Medicom interviewed Prof. Choueiri in San Francisco to discuss the details and expectations of this trial.

“Here during GU22, we had the chance to present a 6-months update, so more events for KEYNOTE-564. KEYNOTE-564 was presented during the plenary session of ASCO 2021 and it was the first immunotherapy after almost 3 decades of trying to show that adjuvant immunotherapy does have a place in patients at risk for recurrence with renal cell cancer. The disease-free survival has a ratio of 0.68, or a 32% decrease in the risk of death or recurrence. Now with 6 more months, the disease-free survival and the overall survival hazard ratio remains strong and if anything, they got tighter. We don't have a statistically significant overall survival, despite the confidence interval, despite the hazard ratio of 0.52, because we only have 33% of events. We did not have any new safety signals with pembrolizumab with this new update, so the adjuvant use of pembrolizumab appears to be solid.

“So building on that, we are looking at a number of combinations as well.  This 3 arm study, we call it 012, builds on the current standards. The current standard is not sunitinib anymore, but doublet regimens, and here the doublet is pembrolizumab and lenvatinib. Again, that combination beats sunitinib hands down, with regard to response rate, PFS, OS, CR, you name it.

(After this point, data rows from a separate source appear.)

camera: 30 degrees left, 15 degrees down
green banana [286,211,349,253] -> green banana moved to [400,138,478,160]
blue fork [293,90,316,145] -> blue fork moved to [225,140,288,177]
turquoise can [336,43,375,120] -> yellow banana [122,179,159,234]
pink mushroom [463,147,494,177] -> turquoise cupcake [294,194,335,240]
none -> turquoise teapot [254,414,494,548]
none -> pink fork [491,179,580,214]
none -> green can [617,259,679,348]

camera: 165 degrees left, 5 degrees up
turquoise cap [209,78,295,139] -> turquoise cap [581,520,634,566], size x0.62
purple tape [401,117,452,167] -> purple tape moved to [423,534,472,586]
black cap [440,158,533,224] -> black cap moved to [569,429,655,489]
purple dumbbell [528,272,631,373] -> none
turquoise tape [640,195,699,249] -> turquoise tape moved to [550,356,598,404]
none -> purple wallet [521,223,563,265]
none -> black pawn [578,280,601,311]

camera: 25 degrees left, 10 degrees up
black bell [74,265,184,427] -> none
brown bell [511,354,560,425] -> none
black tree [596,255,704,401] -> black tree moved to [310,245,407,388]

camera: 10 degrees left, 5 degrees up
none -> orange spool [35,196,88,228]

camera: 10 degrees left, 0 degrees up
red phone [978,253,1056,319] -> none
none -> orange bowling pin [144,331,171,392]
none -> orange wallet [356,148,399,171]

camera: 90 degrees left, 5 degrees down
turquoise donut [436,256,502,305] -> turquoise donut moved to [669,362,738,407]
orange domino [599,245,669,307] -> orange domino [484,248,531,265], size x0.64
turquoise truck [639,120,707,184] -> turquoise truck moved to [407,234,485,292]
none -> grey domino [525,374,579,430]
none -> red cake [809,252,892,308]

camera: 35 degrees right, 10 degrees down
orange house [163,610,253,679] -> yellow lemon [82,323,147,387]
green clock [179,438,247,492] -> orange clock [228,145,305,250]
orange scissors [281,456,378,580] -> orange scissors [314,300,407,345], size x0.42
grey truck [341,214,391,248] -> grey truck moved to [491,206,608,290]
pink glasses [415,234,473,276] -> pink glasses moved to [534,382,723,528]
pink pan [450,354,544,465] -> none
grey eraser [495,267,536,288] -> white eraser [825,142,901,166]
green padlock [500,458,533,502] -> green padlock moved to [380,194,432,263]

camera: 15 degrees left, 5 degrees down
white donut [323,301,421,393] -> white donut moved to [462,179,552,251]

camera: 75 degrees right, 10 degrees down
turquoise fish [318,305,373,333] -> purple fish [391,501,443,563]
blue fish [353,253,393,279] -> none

“We're going to have 2 experimental arms in this trial: pembrolizumab/lenvatinib and then adding a CTLA-4 inhibitor, quavonlimab. The renal cell carcinoma community knows our experience with ipilimumab that CTLA-4 inhibition is an active target in renal cell cancer, but the safety burden with ipilimumab can make it hard for some patients. The second arm is going to be with pembrolizumab and lenvatinib, but adding the HIF2 inhibitor belzutifan, which as a single agent showed activity in refractory renal cell cancer patients.

“The study is open to accrual. We have it opened at our center, but it is an international study and hopefully, hopefully it will usher in the era now of triplets in renal cell cancer. But when you have triplets, you have to look at the cost, you have to look at toxicity, you have to look at the magnitude of benefit. When you add the drugs, perhaps a response rate that is not durable is not important, perhaps you go directly to look at overall survival. Let's see, at least I think we are now in a very, very comfortable and full of hope era in renal cell cancer.

“You know, when we use belzutifan as a single agent, the side effects are much different than tyrosine kinase inhibitors. We don't see the diarrhoea, the fatigue, the hypertension. However, there was anaemia, that could be dealt with easily with erythropoietin-stimulating agent or transfusion. Anaemia is considered an on-target effect because the decrease of erythropoietin is downstream of HIF2 inhibition. The other side effect that happened was hypoxia. It was uncommon, but it plays into the pathophysiology of HIF2 in the lung. Primarily we have seen hypoxia in heavily pretreated patients with underlying comorbidities, especially affecting the lungs, such as prior infection, et cetera, so they have a limited lung capacity in terms of reserve. So the patients are watched closely with pulse oximeters. We continue to enroll patients on this study.”

  1. Choueiri TK, et al. Phase 3 study of first-line treatment with pembrolizumab + belzutifan + Lenvatinib or pembrolizumab/quavonlimab + Lenvatinib versus pembrolizumab + Lenvatinib for advanced renal cell carcinoma (RCC). Abstract TPS399, ASCO-GU 2022, 17-19 February.